◆ Your assignment ◆
Each line that contains the word "source" is to be copied from the records below.

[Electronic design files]
========================================================================

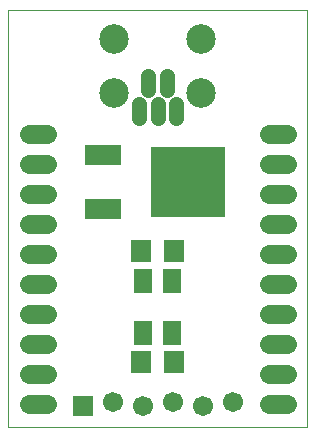
<source format=gbs>
G75*
%MOIN*%
%OFA0B0*%
%FSLAX24Y24*%
%IPPOS*%
%LPD*%
%AMOC8*
5,1,8,0,0,1.08239X$1,22.5*
%
%ADD10C,0.0000*%
%ADD11C,0.0516*%
%ADD12C,0.0985*%
%ADD13R,0.0670X0.0749*%
%ADD14R,0.0591X0.0788*%
%ADD15R,0.1221X0.0670*%
%ADD16R,0.2481X0.2323*%
%ADD17R,0.0670X0.0670*%
%ADD18C,0.0670*%
%ADD19C,0.0640*%
D10*
X000660Y000660D02*
X000660Y014530D01*
X010652Y014530D01*
X010652Y000660D01*
X000660Y000660D01*
D11*
X005030Y010934D02*
X005030Y011410D01*
X005345Y011882D02*
X005345Y012358D01*
X005975Y012358D02*
X005975Y011882D01*
X006290Y011410D02*
X006290Y010934D01*
X005660Y010934D02*
X005660Y011410D01*
D12*
X007097Y011764D03*
X007097Y013595D03*
X004223Y013595D03*
X004223Y011764D03*
D13*
X005109Y006510D03*
X006211Y006510D03*
X006211Y002810D03*
X005109Y002810D03*
D14*
X005188Y003794D03*
X006132Y003794D03*
X006132Y005526D03*
X005188Y005526D03*
D15*
X003835Y007910D03*
X003835Y009710D03*
D16*
X006662Y008810D03*
D17*
X003160Y001330D03*
D18*
X004160Y001490D03*
X005160Y001330D03*
X006160Y001490D03*
X007160Y001330D03*
X008160Y001490D03*
D19*
X009360Y001410D02*
X009960Y001410D01*
X009960Y002410D02*
X009360Y002410D01*
X009360Y003410D02*
X009960Y003410D01*
X009960Y004410D02*
X009360Y004410D01*
X009360Y005410D02*
X009960Y005410D01*
X009960Y006410D02*
X009360Y006410D01*
X009360Y007410D02*
X009960Y007410D01*
X009960Y008410D02*
X009360Y008410D01*
X009360Y009410D02*
X009960Y009410D01*
X009960Y010410D02*
X009360Y010410D01*
X001960Y010410D02*
X001360Y010410D01*
X001360Y009410D02*
X001960Y009410D01*
X001960Y008410D02*
X001360Y008410D01*
X001360Y007410D02*
X001960Y007410D01*
X001960Y006410D02*
X001360Y006410D01*
X001360Y005410D02*
X001960Y005410D01*
X001960Y004410D02*
X001360Y004410D01*
X001360Y003410D02*
X001960Y003410D01*
X001960Y002410D02*
X001360Y002410D01*
X001360Y001410D02*
X001960Y001410D01*
M02*

</source>
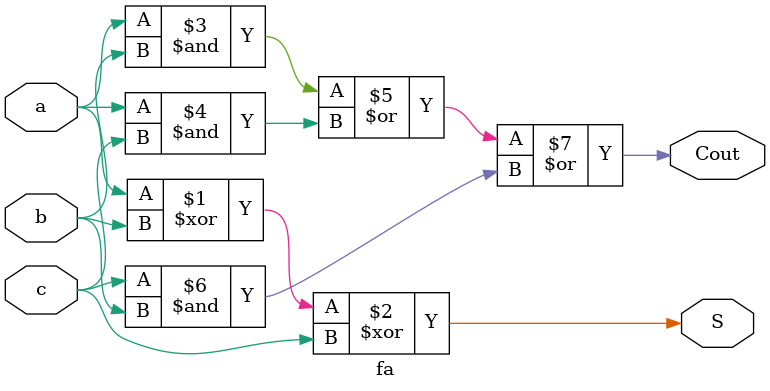
<source format=sv>
module fa
    (
    input a, b, c,
    output S, Cout
    );
    
    assign S = a^b^c;
    assign Cout = (a&b) | (a&c) | (c&b);

endmodule
</source>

========================================================================

◆ Output of the exercise ◆
<source format=gbs>
</source>
<source format=sv>
</source>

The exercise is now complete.